City, port of entry, and commercial metropolis of South Carolina; on a peninsula between the Cooper and Ashley rivers, which unite in forming an admirable harbor; 82 miles northeast of Savannah, Ga. The city was founded in 1680 by an English colony; was occupied by the British in 1780-82; and was the State capital till 1790. It has been the scene of many stirring and historical events. The celebrated Democratic National Convention of 1860 was opened here, and after the split among the delegates an adjourned session was held in Baltimore. It was the birthplace, the same year, of the Secession movement; the first act of hostility to the national government occurred here (see Sumter, Fort; Beauregard, Pierre Gustave Toutant); was besieged and bombarded during the last two years of the war; and was evacuated by the Confederates on Feb. 17, 1865. On Aug. 31, 1886, a large part of the city was destroyed by an earthquake, in which many lives were lost.

In the fiscal year ending June 30, 1900, the foreign trade of the port was: Imports, $1,124,671; exports, $7,151,720. In 1899 the assessed valuation of all taxable property was $17,293,458. The population in 1890 was 54,955; in 1900, 55,807.

**Record excerpts:**
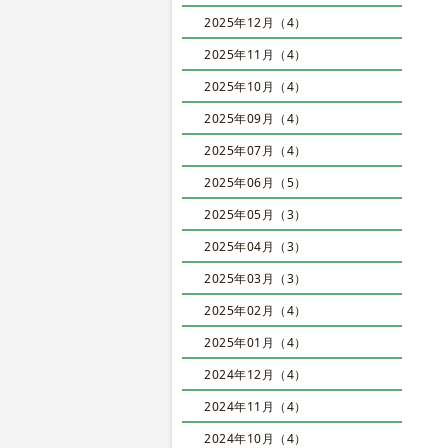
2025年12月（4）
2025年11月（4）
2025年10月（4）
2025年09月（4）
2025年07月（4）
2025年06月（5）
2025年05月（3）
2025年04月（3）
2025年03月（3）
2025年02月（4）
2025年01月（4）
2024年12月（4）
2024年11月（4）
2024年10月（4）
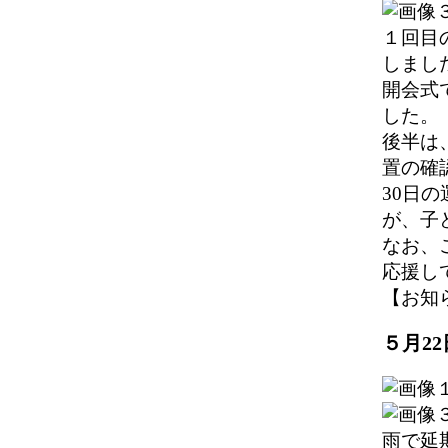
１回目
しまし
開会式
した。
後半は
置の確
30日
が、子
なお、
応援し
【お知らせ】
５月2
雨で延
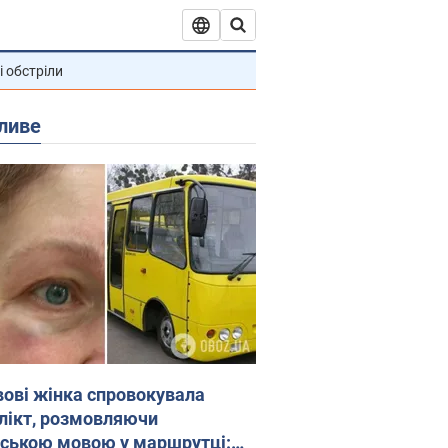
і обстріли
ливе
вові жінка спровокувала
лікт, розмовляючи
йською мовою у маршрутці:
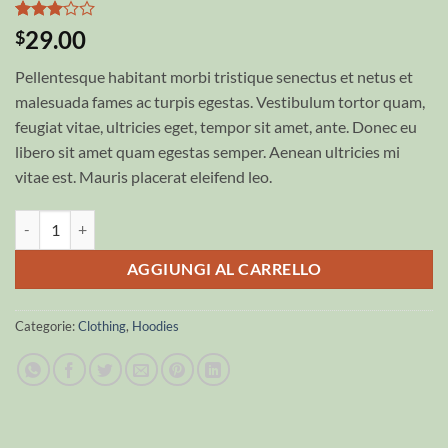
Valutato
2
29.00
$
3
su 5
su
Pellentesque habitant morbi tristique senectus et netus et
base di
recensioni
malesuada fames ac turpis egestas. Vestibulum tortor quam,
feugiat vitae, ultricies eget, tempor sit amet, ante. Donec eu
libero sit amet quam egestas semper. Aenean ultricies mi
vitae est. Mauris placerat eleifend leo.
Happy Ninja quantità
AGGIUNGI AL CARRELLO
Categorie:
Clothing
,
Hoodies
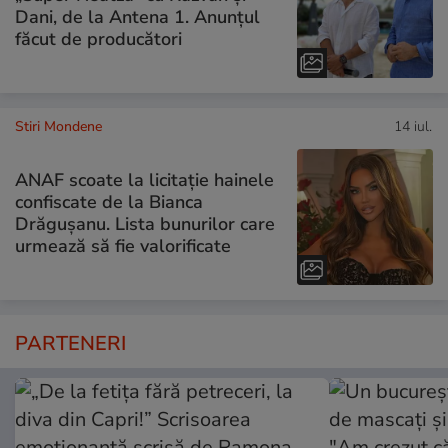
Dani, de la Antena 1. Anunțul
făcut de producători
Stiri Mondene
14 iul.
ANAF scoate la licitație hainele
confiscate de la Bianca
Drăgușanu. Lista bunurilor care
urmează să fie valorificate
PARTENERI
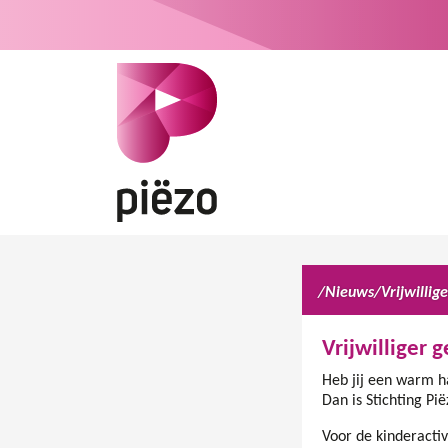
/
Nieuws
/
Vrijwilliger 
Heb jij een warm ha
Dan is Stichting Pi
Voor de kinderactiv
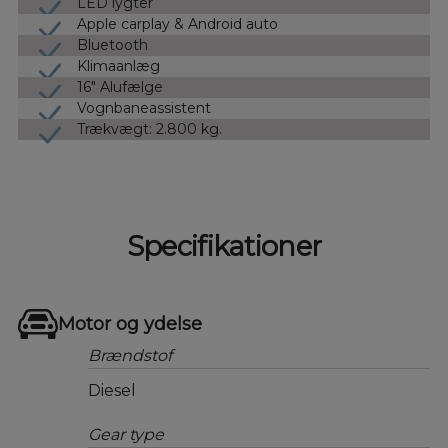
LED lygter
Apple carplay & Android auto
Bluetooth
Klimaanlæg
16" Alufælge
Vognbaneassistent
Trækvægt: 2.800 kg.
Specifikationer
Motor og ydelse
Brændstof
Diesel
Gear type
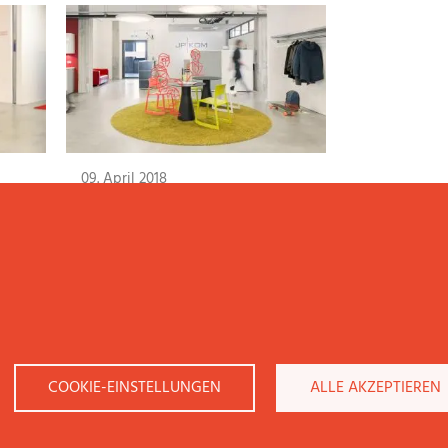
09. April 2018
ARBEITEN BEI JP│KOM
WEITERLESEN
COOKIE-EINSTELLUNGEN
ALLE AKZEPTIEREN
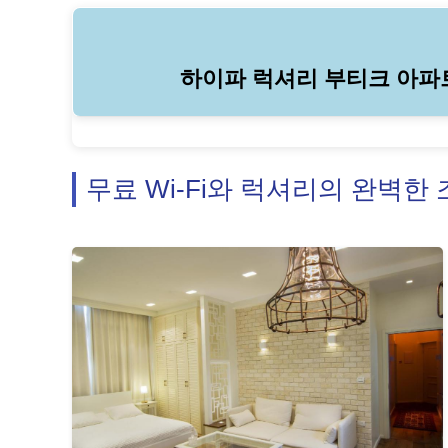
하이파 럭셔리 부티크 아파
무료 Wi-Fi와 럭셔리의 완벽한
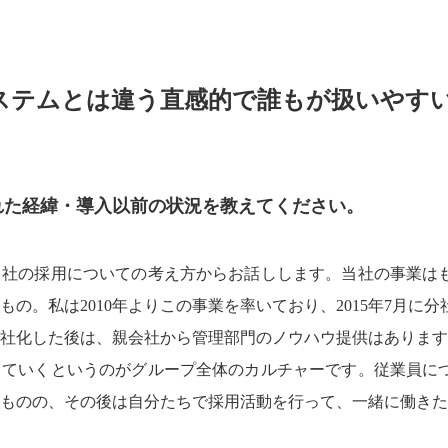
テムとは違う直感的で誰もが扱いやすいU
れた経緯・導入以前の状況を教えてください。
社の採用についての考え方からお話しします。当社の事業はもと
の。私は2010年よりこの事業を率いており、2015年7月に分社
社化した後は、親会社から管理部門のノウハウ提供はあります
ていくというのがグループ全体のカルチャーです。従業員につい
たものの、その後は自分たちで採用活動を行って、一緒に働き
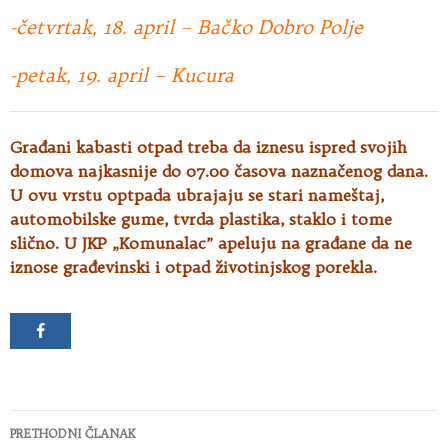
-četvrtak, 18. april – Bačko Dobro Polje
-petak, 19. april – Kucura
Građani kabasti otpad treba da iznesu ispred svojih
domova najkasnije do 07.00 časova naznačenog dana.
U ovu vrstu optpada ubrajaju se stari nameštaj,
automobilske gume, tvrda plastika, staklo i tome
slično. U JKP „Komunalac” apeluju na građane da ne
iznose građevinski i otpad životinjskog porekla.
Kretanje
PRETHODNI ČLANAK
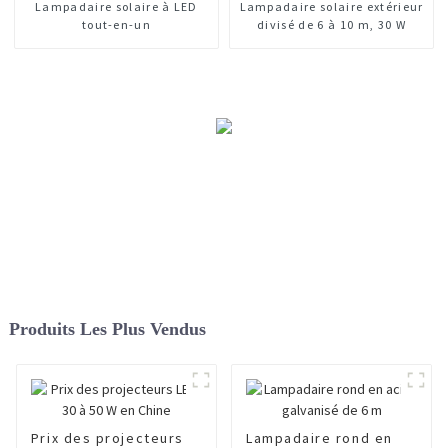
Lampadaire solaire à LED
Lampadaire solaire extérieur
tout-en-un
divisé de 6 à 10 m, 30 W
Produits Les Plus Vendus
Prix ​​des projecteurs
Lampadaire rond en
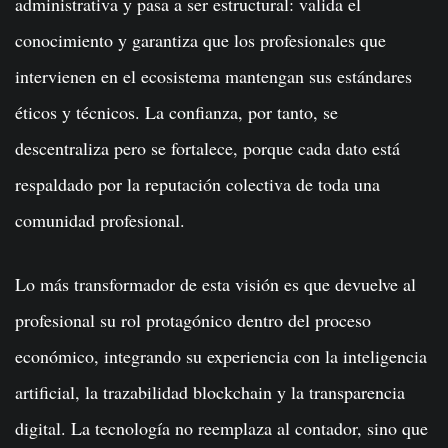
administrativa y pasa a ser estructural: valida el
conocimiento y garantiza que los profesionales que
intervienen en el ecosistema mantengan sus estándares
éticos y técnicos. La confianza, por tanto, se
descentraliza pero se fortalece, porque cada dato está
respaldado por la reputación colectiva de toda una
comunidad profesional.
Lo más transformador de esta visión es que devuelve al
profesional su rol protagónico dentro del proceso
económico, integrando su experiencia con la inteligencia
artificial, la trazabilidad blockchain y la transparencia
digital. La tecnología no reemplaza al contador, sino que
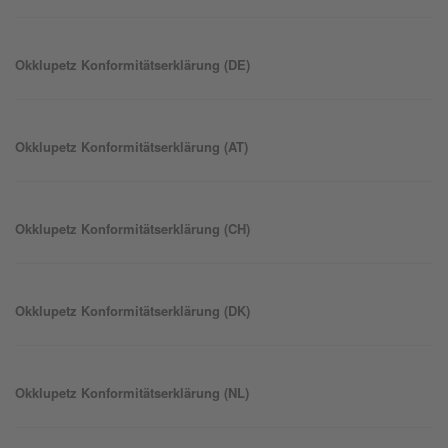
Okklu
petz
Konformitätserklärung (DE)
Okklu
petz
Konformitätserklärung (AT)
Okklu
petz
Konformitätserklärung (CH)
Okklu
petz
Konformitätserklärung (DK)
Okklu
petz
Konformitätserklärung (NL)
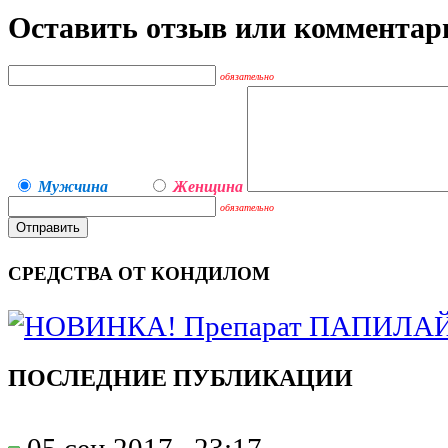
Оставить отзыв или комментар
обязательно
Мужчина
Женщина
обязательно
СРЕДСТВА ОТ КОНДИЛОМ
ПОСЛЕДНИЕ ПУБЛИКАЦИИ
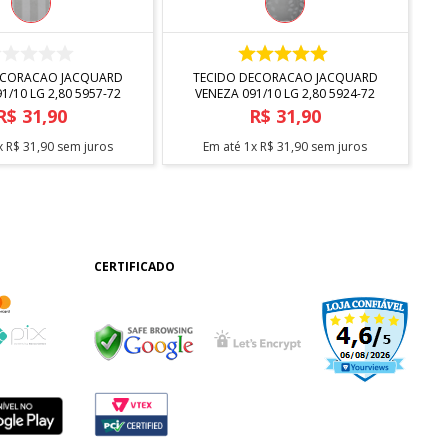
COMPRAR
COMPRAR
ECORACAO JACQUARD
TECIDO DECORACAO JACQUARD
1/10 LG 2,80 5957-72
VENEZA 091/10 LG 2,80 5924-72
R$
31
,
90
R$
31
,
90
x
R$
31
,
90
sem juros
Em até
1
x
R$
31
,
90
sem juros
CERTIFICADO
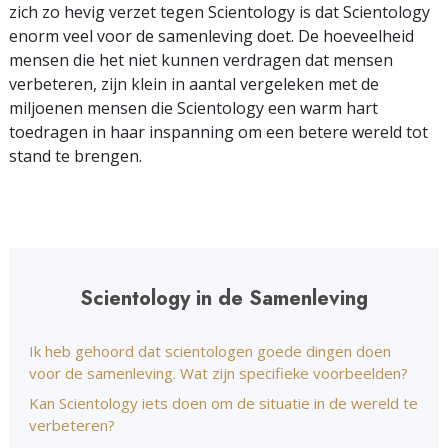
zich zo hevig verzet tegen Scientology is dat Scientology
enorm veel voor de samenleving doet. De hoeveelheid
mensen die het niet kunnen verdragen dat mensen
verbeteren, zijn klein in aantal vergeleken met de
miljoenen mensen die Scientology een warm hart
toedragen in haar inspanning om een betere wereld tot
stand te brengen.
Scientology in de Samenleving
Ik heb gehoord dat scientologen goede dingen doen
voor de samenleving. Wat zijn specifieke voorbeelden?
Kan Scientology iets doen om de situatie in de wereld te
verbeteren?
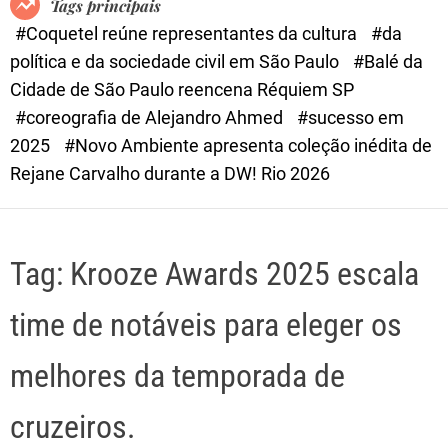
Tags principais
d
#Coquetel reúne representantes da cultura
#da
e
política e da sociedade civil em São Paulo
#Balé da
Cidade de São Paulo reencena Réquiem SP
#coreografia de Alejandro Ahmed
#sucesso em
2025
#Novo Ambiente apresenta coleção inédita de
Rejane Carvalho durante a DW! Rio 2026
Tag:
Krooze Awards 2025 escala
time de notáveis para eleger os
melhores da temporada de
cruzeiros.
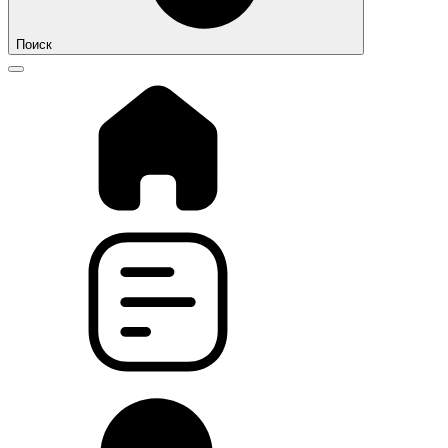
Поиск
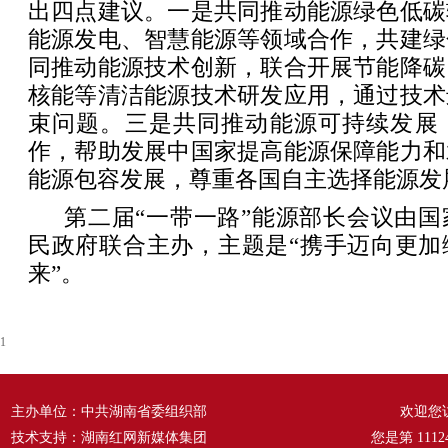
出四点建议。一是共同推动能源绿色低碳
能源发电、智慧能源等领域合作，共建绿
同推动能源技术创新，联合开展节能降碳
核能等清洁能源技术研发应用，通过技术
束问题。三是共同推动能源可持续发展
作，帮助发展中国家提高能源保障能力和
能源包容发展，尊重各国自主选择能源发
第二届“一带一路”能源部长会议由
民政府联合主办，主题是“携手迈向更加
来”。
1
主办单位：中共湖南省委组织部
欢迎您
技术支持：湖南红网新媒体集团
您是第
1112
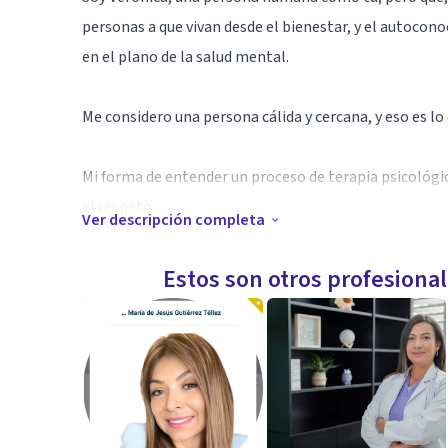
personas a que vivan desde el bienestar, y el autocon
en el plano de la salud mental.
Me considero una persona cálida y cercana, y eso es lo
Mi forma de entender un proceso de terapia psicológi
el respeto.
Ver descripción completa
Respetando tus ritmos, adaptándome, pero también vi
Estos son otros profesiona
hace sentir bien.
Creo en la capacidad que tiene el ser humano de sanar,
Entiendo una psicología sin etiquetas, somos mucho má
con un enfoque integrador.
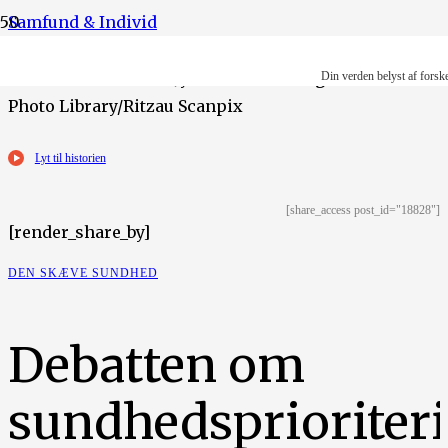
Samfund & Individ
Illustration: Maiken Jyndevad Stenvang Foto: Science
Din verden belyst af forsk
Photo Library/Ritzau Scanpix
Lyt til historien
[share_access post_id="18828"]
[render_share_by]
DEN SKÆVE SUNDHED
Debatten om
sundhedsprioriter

**Work to complete:**
**a)** Write out, word for word, everything in the passage about the South Carolina city from "In the fiscal" down to "in 1900, 55,807.".
**b)** Give again, without any change, everything in the entries from the line containing "Lampadaire solaire à LED" down to the line containing "CERTIFICADO", including both of those lines. Leave the pictures out of your answer.
The passage about the South Carolina city and the entries come from unrelated sources.

**Numbered answers:**
**a)**
In the fiscal year ending June 30, 1900, the foreign trade of the port was: Imports, $1,124,671; exports, $7,151,720. In 1899 the assessed valuation of all taxable property was $17,293,458. The population in 1890 was 54,955; in 1900, 55,807.

**b)**
Lampadaire solaire à LED
Lampadaire solaire extérieur
tout-en-un
divisé de 6 à 10 m, 30 W
Produits Les Plus Vendus
Prix ​​des projecteurs
Lampadaire rond en
administrativa y pasa a ser estructural: valida el
conocimiento y garantiza que los profesionales que
intervienen en el ecosistema mantengan sus estándares
éticos y técnicos. La confianza, por tanto, se
descentraliza pero se fortalece, porque cada dato está
respaldado por la reputación colectiva de toda una
comunidad profesional.
Lo más transformador de esta visión es que devuelve al
profesional su rol protagónico dentro del proceso
económico, integrando su experiencia con la inteligencia
artificial, la trazabilidad blockchain y la transparencia
digital. La tecnología no reemplaza al contador, sino que
Okklu
petz
Konformitätserklärung (DE)
Okklu
petz
Konformitätserklärung (AT)
Okklu
petz
Konformitätserklärung (CH)
Okklu
petz
Konformitätserklärung (DK)
Okklu
petz
Konformitätserklärung (NL)
Оставить отзыв или комментар
обязательно
Мужчина
Женщина
обязательно
СРЕДСТВА ОТ КОНДИЛОМ
ПОСЛЕДНИЕ ПУБЛИКАЦИИ
COMPRAR
COMPRAR
ECORACAO JACQUARD
TECIDO DECORACAO JACQUARD
1/10 LG 2,80 5957-72
VENEZA 091/10 LG 2,80 5924-72
R$
31
,
90
R$
31
,
90
x
R$
31
,
90
sem juros
Em até
1
x
R$
31
,
90
sem juros
CERTIFICADO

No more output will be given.